- Required action: Each line below that carries the string "lines" must appear in the answer.

[Information shown — start]

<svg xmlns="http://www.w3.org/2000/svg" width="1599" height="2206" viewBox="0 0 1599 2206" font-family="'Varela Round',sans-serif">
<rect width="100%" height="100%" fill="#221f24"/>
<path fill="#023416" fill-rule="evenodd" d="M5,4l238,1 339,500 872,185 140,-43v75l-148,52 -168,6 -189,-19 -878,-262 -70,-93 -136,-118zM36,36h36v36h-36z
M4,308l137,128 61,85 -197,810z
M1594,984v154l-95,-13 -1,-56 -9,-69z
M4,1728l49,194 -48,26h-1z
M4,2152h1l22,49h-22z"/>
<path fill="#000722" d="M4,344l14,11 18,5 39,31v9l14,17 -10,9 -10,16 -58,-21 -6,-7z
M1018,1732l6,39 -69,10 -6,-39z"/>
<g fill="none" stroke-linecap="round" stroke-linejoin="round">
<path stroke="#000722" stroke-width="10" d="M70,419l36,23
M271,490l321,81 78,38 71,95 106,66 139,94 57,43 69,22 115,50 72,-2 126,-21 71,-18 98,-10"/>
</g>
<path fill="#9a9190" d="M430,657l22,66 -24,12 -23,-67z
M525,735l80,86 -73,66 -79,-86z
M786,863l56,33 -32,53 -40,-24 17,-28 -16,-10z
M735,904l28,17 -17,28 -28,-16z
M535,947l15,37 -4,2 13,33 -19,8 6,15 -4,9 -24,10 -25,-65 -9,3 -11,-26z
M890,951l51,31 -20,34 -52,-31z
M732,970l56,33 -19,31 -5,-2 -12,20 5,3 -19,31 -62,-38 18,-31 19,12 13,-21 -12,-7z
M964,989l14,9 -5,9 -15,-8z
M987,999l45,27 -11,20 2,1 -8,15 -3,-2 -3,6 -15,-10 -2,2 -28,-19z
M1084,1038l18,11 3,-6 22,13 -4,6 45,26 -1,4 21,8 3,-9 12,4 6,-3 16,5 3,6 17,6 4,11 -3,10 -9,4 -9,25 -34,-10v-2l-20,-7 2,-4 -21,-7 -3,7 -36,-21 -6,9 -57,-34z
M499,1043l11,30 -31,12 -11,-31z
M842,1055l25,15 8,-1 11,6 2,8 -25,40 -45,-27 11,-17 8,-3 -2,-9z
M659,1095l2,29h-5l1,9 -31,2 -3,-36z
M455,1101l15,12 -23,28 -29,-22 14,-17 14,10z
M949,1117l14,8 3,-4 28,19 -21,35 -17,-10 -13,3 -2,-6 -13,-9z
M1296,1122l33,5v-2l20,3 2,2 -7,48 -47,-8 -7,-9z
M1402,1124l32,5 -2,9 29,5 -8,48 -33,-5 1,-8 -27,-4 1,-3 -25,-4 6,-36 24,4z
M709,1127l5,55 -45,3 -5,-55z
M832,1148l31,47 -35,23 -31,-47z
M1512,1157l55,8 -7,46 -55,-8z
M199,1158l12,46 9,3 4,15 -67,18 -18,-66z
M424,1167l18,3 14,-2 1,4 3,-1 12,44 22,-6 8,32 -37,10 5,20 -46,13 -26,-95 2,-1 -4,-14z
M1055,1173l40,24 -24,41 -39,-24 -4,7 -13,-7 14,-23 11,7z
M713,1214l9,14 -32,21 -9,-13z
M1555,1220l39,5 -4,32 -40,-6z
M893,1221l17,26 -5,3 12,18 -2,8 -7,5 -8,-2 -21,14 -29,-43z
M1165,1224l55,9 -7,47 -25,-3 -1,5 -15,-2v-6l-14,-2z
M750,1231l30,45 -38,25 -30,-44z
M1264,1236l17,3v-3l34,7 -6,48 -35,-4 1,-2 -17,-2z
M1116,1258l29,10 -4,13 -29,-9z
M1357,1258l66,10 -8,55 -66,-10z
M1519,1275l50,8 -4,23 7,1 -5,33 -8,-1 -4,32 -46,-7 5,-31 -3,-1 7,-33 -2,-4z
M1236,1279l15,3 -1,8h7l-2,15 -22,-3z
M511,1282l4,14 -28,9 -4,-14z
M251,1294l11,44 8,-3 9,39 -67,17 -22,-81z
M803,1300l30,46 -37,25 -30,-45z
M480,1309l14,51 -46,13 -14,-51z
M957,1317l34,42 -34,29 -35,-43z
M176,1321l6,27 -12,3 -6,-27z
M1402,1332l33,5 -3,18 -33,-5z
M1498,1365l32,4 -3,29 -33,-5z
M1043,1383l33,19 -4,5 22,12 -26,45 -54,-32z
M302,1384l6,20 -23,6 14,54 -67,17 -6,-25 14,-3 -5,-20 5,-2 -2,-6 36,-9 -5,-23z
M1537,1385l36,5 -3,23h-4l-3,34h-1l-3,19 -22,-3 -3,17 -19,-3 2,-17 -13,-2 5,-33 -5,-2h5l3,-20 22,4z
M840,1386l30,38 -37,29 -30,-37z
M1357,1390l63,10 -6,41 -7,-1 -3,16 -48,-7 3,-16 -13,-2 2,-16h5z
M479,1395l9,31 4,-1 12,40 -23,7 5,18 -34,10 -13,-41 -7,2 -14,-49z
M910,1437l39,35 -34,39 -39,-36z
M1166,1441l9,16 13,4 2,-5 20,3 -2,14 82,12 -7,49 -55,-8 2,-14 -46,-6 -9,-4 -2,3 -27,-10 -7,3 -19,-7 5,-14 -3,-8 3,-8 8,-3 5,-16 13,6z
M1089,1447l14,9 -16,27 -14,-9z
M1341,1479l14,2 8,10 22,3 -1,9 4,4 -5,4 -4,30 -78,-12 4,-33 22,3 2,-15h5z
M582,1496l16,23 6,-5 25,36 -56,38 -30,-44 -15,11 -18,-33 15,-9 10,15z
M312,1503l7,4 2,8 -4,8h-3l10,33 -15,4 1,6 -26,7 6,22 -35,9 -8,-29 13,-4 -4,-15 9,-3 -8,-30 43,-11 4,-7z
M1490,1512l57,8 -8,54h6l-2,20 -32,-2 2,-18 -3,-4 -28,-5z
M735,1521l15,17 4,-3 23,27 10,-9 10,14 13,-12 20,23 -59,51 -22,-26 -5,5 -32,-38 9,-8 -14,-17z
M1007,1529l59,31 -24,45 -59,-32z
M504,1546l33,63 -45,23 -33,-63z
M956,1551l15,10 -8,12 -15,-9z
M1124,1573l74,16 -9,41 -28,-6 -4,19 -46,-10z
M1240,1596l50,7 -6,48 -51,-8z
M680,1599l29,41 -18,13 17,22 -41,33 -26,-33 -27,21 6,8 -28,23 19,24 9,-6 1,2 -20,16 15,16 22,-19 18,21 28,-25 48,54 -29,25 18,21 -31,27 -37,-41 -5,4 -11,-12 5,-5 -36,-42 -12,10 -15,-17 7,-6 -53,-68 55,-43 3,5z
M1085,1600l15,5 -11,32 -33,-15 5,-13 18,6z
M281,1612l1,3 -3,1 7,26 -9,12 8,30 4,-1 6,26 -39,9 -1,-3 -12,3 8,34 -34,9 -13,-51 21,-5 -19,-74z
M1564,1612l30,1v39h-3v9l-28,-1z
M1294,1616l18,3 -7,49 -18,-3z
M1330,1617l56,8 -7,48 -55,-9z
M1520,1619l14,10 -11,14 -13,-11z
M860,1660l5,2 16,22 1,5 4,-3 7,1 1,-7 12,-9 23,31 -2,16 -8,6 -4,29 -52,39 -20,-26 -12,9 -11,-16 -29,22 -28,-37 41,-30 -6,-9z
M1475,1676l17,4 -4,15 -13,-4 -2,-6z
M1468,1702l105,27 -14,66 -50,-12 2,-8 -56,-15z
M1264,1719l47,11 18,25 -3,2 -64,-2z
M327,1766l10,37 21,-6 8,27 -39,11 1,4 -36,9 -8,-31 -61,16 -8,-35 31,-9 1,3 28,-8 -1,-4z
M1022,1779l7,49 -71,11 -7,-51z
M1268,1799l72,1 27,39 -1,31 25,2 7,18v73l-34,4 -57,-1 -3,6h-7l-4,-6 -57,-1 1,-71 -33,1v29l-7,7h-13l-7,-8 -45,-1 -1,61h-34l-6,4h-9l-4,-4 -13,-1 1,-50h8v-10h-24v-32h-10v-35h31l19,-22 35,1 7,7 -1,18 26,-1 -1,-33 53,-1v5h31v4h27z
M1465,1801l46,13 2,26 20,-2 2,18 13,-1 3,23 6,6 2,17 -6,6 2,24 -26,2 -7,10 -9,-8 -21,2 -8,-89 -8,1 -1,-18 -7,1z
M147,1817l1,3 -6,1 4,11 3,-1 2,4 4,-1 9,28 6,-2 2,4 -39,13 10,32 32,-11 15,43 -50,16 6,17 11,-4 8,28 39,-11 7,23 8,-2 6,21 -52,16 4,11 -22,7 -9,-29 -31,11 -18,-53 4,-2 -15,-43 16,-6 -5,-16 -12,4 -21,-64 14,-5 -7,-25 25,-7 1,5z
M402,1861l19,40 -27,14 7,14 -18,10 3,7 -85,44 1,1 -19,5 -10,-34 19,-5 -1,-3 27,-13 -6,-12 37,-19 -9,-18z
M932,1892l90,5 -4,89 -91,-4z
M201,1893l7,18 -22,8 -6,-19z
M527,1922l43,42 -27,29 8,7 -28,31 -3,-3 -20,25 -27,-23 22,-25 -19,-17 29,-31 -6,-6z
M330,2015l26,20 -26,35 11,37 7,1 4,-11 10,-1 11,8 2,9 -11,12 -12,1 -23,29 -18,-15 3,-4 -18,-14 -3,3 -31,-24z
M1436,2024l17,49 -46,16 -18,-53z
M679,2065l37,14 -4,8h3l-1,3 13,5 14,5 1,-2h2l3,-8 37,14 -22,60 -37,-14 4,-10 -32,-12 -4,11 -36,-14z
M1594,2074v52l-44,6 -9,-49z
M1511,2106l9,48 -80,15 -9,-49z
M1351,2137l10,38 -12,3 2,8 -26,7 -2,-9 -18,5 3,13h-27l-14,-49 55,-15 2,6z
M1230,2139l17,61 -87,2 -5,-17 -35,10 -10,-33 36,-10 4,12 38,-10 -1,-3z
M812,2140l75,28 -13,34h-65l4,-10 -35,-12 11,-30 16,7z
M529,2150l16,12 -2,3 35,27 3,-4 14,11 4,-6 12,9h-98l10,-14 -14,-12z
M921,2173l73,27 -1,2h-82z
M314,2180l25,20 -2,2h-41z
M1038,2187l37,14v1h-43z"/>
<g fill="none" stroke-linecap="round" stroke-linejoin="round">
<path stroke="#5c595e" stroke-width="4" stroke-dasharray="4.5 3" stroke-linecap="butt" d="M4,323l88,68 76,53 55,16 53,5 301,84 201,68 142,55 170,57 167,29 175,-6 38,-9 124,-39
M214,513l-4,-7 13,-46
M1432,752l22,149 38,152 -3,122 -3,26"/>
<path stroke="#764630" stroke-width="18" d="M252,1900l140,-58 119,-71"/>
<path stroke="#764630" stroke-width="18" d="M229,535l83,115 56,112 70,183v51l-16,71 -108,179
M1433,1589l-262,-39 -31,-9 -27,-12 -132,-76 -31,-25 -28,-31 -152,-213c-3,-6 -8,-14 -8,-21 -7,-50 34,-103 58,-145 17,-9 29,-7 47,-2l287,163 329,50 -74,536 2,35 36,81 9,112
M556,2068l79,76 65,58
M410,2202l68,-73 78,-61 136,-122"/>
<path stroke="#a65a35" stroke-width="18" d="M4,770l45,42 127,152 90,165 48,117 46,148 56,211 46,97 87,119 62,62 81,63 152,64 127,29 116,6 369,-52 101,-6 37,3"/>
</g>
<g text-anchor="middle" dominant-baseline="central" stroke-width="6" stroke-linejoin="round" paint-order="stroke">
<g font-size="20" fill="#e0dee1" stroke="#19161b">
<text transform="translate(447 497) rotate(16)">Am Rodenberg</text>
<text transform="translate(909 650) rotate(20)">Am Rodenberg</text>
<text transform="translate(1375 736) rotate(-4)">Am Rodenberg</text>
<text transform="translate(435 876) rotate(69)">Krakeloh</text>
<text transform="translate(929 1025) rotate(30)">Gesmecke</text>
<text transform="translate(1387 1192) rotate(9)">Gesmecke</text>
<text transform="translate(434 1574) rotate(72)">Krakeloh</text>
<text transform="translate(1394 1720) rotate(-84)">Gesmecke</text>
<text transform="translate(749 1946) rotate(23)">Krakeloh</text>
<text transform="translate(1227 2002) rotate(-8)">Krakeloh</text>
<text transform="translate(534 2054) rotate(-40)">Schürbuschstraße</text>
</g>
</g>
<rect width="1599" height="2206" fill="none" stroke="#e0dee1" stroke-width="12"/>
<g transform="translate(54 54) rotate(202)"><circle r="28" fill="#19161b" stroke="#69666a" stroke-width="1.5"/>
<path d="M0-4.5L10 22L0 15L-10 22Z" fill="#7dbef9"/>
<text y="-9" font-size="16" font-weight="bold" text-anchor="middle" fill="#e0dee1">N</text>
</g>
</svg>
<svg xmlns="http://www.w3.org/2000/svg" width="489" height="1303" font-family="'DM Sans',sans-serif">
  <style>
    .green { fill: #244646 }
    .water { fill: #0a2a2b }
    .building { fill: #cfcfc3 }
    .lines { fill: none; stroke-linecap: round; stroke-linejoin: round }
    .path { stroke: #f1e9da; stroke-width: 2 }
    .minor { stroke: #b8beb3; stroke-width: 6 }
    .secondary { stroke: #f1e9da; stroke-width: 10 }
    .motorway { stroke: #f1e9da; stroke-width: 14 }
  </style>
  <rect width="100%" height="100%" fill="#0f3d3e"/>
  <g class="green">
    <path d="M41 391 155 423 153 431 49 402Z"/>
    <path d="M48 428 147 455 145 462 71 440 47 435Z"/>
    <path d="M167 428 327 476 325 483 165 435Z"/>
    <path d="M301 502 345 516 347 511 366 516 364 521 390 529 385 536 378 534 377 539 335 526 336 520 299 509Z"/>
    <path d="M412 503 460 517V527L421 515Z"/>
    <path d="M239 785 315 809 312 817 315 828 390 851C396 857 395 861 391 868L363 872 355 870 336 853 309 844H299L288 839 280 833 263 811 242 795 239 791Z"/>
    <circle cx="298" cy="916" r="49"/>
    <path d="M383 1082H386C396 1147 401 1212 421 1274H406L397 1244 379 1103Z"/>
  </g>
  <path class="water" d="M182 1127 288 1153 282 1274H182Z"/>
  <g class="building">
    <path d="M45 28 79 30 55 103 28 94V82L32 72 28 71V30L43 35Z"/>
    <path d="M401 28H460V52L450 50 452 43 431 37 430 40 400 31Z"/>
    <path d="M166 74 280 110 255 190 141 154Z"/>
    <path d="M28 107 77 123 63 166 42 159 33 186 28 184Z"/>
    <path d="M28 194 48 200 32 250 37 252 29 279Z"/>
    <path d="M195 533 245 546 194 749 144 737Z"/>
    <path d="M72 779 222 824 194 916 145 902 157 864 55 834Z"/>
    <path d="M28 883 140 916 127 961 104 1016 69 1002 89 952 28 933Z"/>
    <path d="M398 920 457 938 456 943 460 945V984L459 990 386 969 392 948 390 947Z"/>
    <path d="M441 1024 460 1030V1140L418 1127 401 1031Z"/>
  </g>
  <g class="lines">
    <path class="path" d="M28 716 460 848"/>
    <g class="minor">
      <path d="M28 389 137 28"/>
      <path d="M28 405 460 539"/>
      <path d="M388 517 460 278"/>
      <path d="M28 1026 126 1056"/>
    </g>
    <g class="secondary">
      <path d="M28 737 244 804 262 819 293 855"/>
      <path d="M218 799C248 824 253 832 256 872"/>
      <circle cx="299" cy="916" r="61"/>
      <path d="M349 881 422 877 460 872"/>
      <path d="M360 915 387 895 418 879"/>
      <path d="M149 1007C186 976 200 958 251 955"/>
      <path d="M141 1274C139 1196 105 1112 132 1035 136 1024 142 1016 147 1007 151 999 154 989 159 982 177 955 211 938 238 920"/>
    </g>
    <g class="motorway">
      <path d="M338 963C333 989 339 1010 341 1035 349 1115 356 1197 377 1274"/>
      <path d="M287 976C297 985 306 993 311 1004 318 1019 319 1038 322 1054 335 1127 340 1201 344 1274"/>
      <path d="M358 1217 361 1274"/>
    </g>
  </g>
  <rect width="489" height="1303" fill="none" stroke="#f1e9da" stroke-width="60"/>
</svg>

[Information shown — finish]

- Answer for this exercise:
    .lines { fill: none; stroke-linecap: round; stroke-linejoin: round }
  <g class="lines">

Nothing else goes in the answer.